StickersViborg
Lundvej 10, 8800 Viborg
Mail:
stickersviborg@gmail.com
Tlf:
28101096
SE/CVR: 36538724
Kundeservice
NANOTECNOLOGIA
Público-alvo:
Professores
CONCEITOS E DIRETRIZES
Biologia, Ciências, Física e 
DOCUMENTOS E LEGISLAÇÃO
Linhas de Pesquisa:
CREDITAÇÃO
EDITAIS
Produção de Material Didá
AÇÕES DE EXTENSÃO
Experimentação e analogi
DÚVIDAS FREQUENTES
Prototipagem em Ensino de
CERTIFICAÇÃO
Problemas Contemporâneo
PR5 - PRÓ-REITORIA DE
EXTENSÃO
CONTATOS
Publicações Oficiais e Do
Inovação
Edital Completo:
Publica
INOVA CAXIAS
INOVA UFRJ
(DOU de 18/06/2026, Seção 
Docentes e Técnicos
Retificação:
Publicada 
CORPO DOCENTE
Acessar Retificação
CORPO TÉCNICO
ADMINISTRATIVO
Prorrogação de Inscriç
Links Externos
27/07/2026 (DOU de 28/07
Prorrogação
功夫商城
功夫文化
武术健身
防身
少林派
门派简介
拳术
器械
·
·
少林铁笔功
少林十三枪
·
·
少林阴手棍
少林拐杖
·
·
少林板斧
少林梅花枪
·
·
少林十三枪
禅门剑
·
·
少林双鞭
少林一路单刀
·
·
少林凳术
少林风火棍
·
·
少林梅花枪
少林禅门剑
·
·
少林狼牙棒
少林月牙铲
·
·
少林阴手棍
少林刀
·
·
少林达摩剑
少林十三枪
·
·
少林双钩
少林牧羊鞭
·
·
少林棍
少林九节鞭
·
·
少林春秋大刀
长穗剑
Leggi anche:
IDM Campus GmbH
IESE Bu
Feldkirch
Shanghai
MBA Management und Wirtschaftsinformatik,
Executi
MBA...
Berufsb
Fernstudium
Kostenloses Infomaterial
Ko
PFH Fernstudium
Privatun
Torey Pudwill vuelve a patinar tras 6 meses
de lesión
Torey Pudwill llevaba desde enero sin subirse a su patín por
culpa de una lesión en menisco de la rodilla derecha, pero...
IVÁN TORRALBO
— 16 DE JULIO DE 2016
◆ ◆ ◆ ◆ ◆
__Your task__
Reproduce the data in full, exactly.

__Completed task__
StickersViborg
Lundvej 10, 8800 Viborg
Mail:
stickersviborg@gmail.com
Tlf:
28101096
SE/CVR: 36538724
Kundeservice
NANOTECNOLOGIA
Público-alvo:
Professores
CONCEITOS E DIRETRIZES
Biologia, Ciências, Física e 
DOCUMENTOS E LEGISLAÇÃO
Linhas de Pesquisa:
CREDITAÇÃO
EDITAIS
Produção de Material Didá
AÇÕES DE EXTENSÃO
Experimentação e analogi
DÚVIDAS FREQUENTES
Prototipagem em Ensino de
CERTIFICAÇÃO
Problemas Contemporâneo
PR5 - PRÓ-REITORIA DE
EXTENSÃO
CONTATOS
Publicações Oficiais e Do
Inovação
Edital Completo:
Publica
INOVA CAXIAS
INOVA UFRJ
(DOU de 18/06/2026, Seção 
Docentes e Técnicos
Retificação:
Publicada 
CORPO DOCENTE
Acessar Retificação
CORPO TÉCNICO
ADMINISTRATIVO
Prorrogação de Inscriç
Links Externos
27/07/2026 (DOU de 28/07
Prorrogação
功夫商城
功夫文化
武术健身
防身
少林派
门派简介
拳术
器械
·
·
少林铁笔功
少林十三枪
·
·
少林阴手棍
少林拐杖
·
·
少林板斧
少林梅花枪
·
·
少林十三枪
禅门剑
·
·
少林双鞭
少林一路单刀
·
·
少林凳术
少林风火棍
·
·
少林梅花枪
少林禅门剑
·
·
少林狼牙棒
少林月牙铲
·
·
少林阴手棍
少林刀
·
·
少林达摩剑
少林十三枪
·
·
少林双钩
少林牧羊鞭
·
·
少林棍
少林九节鞭
·
·
少林春秋大刀
长穗剑
Leggi anche:
IDM Campus GmbH
IESE Bu
Feldkirch
Shanghai
MBA Management und Wirtschaftsinformatik,
Executi
MBA...
Berufsb
Fernstudium
Kostenloses Infomaterial
Ko
PFH Fernstudium
Privatun
Torey Pudwill vuelve a patinar tras 6 meses
de lesión
Torey Pudwill llevaba desde enero sin subirse a su patín por
culpa de una lesión en menisco de la rodilla derecha, pero...
IVÁN TORRALBO
— 16 DE JULIO DE 2016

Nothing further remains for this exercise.